■ WHAT THIS TASK INVOLVES
Taking the data below, please print only the lines from the line holding "learning, and the Jesuit tradition of" to the line holding "excluding drinks and", inclusive, with pictures omitted.

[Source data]
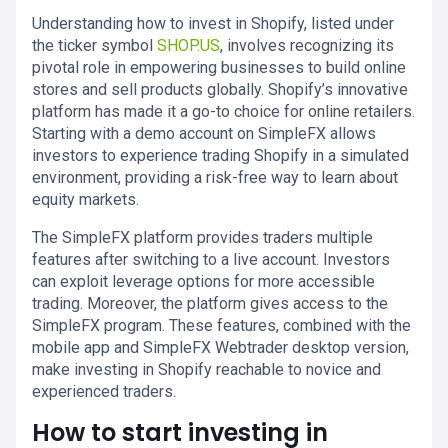
Understanding how to invest in Shopify, listed under
the ticker symbol
SHOP.US
, involves recognizing its
pivotal role in empowering businesses to build online
stores and sell products globally. Shopify’s innovative
platform has made it a go-to choice for online retailers.
Starting with a demo account on SimpleFX allows
investors to experience trading Shopify in a simulated
environment, providing a risk-free way to learn about
equity markets.
The SimpleFX platform provides traders multiple
features after switching to a live account. Investors
can exploit leverage options for more accessible
trading. Moreover, the platform gives access to the
SimpleFX program. These features, combined with the
mobile app and SimpleFX Webtrader desktop version,
make investing in Shopify reachable to novice and
experienced traders.
How to start investing in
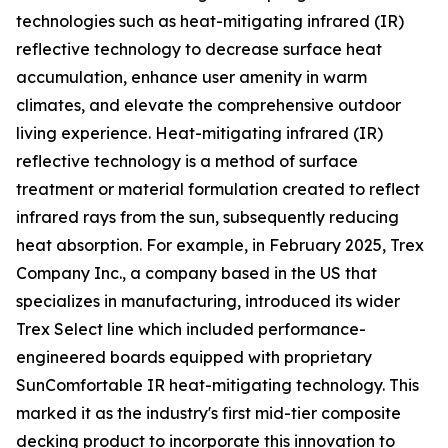
technologies such as heat-mitigating infrared (IR)
reflective technology to decrease surface heat
accumulation, enhance user amenity in warm
climates, and elevate the comprehensive outdoor
living experience. Heat-mitigating infrared (IR)
reflective technology is a method of surface
treatment or material formulation created to reflect
infrared rays from the sun, subsequently reducing
heat absorption. For example, in February 2025, Trex
Company Inc., a company based in the US that
specializes in manufacturing, introduced its wider
Trex Select line which included performance-
engineered boards equipped with proprietary
SunComfortable IR heat-mitigating technology. This
marked it as the industry's first mid-tier composite
decking product to incorporate this innovation to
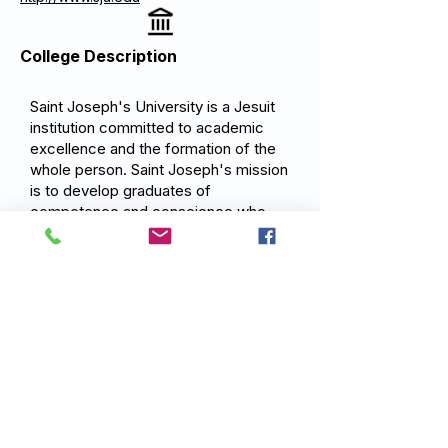
College Description
Saint Joseph's University is a Jesuit
institution committed to academic
excellence and the formation of the
whole person. Saint Joseph's mission
is to develop graduates of
competence and conscience who
are committed to service and the
pursuit of justice through rigorous
academic programs, experiential
learning, and the Jesuit tradition of
cura personalis: care for the whole
person.
Previous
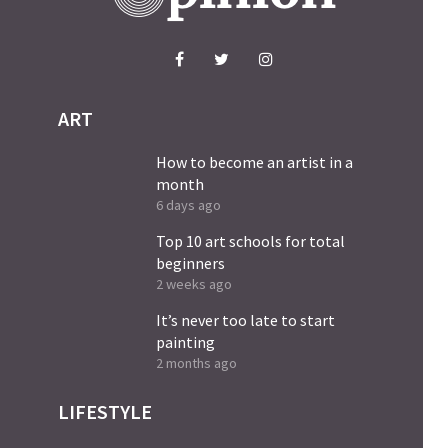
ART
How to become an artist in a
month
6 days ago
Top 10 art schools for total
beginners
2 weeks ago
It’s never too late to start
painting
2 months ago
LIFESTYLE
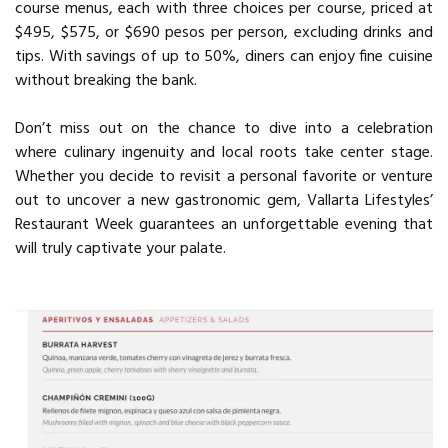
course menus, each with three choices per course, priced at
$495, $575, or $690 pesos per person, excluding drinks and
tips. With savings of up to 50%, diners can enjoy fine cuisine
without breaking the bank.
Don’t miss out on the chance to dive into a celebration
where culinary ingenuity and local roots take center stage.
Whether you decide to revisit a personal favorite or venture
out to uncover a new gastronomic gem, Vallarta Lifestyles’
Restaurant Week guarantees an unforgettable evening that
will truly captivate your palate.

■ RESPONSE BELOW
learning, and the Jesuit tradition of
cura personalis: care for the whole
person.
Previous
ART
How to become an artist in a
month
6 days ago
Top 10 art schools for total
beginners
2 weeks ago
It’s never too late to start
painting
2 months ago
LIFESTYLE
course menus, each with three choices per course, priced at
$495, $575, or $690 pesos per person, excluding drinks and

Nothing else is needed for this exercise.